The knowledge network is the brain of precision medicine, with the informatics power to aggregate all types of biological information into an information commons, stratify it into “layers” of distinct data types, and then discern patterns and connections within and between layers. This process builds a network of knowledge from across disciplines. This new knowledge, in turn, can be visualized and made accessible to researchers and health practitioners.
The knowledge network will pull data out of silos, connecting the wealth of information that already exists from basic molecular research, clinical insights, environmental data and others. The connections and patterns that emerge will suggest testable hypotheses and new conceptual syntheses for researchers, implicate mechanisms of disease for researchers and clinicians, and enable more precise diagnoses and treatments for individual patients. And it will continuously acquire new data – from laboratory experiments and clinical trials to electronic health records and pedometer readings—that will inform our collective understanding of health.
As the network broadens and deepens, a clinician sitting with a patient could access information to help make a tailored assessment, drawing from molecular and demographic datasets, accessing results from patients participating in a recent and related study, connecting that with clinical imaging and behavioral information, and comparing the patient across a population of other patients who are both similar and different. Importantly, building the network is a vast and continuous undertaking, but it need not be complete to contribute in powerful ways. Thus, pilot projects, even on a small scale, can have an impact.
The knowledge network also will enable researchers to interact to share new findings, processes and ideas. Those developing the pilot project are carefully considering provenance: a thorough auditing system will track uploads, downloads and further uses of current data. In addition, the efforts of building the UCSF knowledge network are yielding modular computational tools that can be adapted to a variety of needs and data environments, with an eye to future use by researchers and clinicians with a wide range of needs.
- Wynton: The foundation of the UCSF computational infrastructure is a computing cluster called Wynton. Wynton is a large, shared computing cluster underlying UCSF’s Research Computing Capability. Funded and administered cooperatively by UCSF campus IT and key research groups, it is available to all UCSF Faculty for their research, and consists of different profiles suited to various biomedical and health science computing needs.
- Information Commons: is an environment where a diversity of data and tools are made available to investigators for research. UCSF Information Commons provides a shared repository data, tools and models for today’s demands of integrative research and precision medicine. It brings together the worlds of clinical, basic science and population research, at a scale that manages huge sizes of multi-factor and multi-modal data – and keeps its users compliant with regulation.
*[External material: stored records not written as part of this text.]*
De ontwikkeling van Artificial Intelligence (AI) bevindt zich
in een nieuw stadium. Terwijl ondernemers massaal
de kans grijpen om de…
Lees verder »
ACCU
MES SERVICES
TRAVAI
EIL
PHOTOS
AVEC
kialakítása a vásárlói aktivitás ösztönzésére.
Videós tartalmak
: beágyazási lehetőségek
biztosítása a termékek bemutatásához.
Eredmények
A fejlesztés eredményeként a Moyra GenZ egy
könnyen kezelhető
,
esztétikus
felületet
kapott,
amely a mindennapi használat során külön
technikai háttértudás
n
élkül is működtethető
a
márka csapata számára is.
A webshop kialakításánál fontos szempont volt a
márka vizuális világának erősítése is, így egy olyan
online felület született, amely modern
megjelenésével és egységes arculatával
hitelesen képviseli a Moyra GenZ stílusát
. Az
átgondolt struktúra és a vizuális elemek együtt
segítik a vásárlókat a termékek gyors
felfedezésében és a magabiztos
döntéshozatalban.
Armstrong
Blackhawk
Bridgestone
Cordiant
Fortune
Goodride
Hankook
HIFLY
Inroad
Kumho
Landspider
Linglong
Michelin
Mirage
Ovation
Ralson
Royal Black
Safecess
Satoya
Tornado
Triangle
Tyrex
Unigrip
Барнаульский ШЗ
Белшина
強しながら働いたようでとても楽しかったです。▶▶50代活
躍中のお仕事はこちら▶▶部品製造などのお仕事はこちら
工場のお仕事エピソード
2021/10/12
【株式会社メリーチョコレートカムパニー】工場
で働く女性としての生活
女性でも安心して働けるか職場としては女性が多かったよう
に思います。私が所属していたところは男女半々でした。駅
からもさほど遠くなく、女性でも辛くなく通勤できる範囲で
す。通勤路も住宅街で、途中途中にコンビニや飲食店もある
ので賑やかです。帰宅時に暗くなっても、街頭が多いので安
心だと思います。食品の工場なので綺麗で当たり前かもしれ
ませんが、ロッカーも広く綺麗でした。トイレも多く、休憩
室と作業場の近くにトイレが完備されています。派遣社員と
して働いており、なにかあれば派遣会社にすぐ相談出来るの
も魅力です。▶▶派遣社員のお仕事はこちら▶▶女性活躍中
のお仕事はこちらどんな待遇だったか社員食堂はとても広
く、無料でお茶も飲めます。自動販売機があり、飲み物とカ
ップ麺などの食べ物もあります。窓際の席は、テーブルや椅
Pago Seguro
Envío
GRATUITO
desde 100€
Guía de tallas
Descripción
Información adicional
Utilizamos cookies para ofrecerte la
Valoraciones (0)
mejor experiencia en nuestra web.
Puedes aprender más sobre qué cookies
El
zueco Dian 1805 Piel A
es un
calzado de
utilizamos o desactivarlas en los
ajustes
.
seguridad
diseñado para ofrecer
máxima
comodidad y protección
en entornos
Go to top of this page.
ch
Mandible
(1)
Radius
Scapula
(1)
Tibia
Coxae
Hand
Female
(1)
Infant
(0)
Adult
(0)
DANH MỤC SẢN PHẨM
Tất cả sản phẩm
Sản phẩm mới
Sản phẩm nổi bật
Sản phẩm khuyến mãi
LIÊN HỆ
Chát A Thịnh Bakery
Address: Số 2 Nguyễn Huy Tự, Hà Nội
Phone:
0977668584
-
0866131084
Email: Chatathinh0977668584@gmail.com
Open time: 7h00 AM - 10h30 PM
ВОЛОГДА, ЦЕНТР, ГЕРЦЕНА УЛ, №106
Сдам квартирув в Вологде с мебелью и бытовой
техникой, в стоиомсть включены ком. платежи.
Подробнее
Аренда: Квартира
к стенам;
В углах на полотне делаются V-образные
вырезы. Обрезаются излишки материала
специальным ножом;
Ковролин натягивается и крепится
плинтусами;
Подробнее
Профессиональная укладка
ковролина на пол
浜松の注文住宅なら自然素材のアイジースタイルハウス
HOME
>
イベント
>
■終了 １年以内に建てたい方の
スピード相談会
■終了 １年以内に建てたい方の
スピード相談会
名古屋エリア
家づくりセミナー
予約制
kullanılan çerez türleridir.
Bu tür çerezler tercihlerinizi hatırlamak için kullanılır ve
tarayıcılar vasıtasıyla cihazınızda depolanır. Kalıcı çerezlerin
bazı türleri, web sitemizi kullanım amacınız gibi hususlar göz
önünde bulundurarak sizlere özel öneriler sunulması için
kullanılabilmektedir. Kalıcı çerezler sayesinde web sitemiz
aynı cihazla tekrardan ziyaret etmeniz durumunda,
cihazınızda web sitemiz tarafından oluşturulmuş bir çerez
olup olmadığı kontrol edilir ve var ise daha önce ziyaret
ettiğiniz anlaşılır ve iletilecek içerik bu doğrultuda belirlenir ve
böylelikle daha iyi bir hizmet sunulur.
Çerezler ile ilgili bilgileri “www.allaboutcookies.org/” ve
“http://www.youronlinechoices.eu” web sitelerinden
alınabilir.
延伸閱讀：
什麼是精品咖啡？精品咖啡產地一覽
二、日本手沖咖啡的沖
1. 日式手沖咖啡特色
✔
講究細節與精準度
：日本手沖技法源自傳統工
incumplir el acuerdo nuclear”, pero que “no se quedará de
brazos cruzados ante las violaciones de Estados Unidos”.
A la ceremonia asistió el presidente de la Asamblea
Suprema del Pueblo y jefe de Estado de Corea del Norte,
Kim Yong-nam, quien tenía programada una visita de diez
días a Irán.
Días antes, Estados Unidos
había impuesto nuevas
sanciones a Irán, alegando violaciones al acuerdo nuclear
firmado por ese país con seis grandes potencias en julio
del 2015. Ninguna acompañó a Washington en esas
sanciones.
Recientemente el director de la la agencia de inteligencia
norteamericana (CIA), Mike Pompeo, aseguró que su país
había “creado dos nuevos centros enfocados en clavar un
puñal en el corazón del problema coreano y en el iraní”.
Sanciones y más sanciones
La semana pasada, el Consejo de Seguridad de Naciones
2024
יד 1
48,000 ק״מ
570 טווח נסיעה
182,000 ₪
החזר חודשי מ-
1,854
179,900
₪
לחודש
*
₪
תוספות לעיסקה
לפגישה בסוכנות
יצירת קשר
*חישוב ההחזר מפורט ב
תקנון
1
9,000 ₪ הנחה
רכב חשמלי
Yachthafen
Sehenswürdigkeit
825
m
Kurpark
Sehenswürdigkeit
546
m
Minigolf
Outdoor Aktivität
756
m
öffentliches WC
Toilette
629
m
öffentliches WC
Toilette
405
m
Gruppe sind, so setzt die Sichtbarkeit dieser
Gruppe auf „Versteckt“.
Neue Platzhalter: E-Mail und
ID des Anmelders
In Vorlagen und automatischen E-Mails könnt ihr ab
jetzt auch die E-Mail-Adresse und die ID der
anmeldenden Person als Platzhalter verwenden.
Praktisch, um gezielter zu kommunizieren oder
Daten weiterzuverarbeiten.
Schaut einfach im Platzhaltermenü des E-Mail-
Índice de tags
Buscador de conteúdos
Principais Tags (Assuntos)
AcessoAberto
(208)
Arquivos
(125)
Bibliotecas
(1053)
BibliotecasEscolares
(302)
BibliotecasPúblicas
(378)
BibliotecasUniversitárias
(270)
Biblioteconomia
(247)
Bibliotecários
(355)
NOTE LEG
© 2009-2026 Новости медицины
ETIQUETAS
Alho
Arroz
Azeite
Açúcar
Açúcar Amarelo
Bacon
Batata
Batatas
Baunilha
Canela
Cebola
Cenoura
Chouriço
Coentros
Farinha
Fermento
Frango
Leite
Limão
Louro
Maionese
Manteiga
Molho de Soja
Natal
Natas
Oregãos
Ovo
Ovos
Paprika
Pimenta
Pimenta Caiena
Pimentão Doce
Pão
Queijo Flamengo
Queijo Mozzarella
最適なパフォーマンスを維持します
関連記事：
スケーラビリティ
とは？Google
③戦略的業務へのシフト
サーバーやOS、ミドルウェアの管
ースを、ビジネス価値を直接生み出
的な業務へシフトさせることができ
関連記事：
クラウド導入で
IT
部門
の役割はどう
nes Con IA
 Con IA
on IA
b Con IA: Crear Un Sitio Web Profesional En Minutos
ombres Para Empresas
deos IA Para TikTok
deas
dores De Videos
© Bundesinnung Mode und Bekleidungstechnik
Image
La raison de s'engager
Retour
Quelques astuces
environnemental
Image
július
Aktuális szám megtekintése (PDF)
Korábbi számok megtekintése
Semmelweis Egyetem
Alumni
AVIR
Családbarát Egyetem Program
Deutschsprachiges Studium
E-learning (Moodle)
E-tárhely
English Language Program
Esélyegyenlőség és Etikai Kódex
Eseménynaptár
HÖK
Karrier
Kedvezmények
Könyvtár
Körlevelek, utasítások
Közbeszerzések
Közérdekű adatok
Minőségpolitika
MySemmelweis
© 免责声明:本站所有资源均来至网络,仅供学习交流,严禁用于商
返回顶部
- SPOKE: An additional facet of UCSF’s computational infrastructure is a common core Knowledge Network, code-named “SPOKE” (Scalable Precision Medicine Oriented Knowledge Engine). This network captures the essential structure of biomedicine and human health, which is “pathways,” or node-arc graphs. A fundamental construct of SPOKE is the “layers” the make up a human: genetics, epigenomics, proteins, tissues, organs, clinical phenotypes, environment and lifestyle. This process builds a network of knowledge from across disciplines and layers. This new knowledge network can, in turn, be visualized and made accessible to researchers and health practitioners so patterns and connections can be discerned within and between layers. SPOKE pulls data out of silos, connecting the wealth of information that already exists from basic molecular research, clinical insights, environmental data and others. Current data includes 19 databases such as LINCS, GWAS Catalog, ChemBL, DrugBank, SIDER and iRefIndex. The connections and patterns that emerge suggest testable hypotheses and new conceptual syntheses for researchers, implicate mechanisms of disease for researchers and clinicians, and enable more precise diagnoses and treatments for individual patients. SPOKE continuously acquires new data – from laboratory experiments and clinical trials to electronic health records and pedometer readings – that when brought together will inform our collective understanding of health.
- KNECT: This pilot of precision medicine at the UCSF Memory and Aging Center is the core technology of the Knowledge Network being developed at UCSF. KNECT is focused on providing new data-driven analyses of brain function in patients with neurodegenerative conditions by combining data gathered on one group of patients by researchers of different disciplines. Via an easy-to-use dashboard, it allows clinicians from different fields to upload and make meaning of diverse datasets. Doctors and patients can then discuss those visualized data analyses together.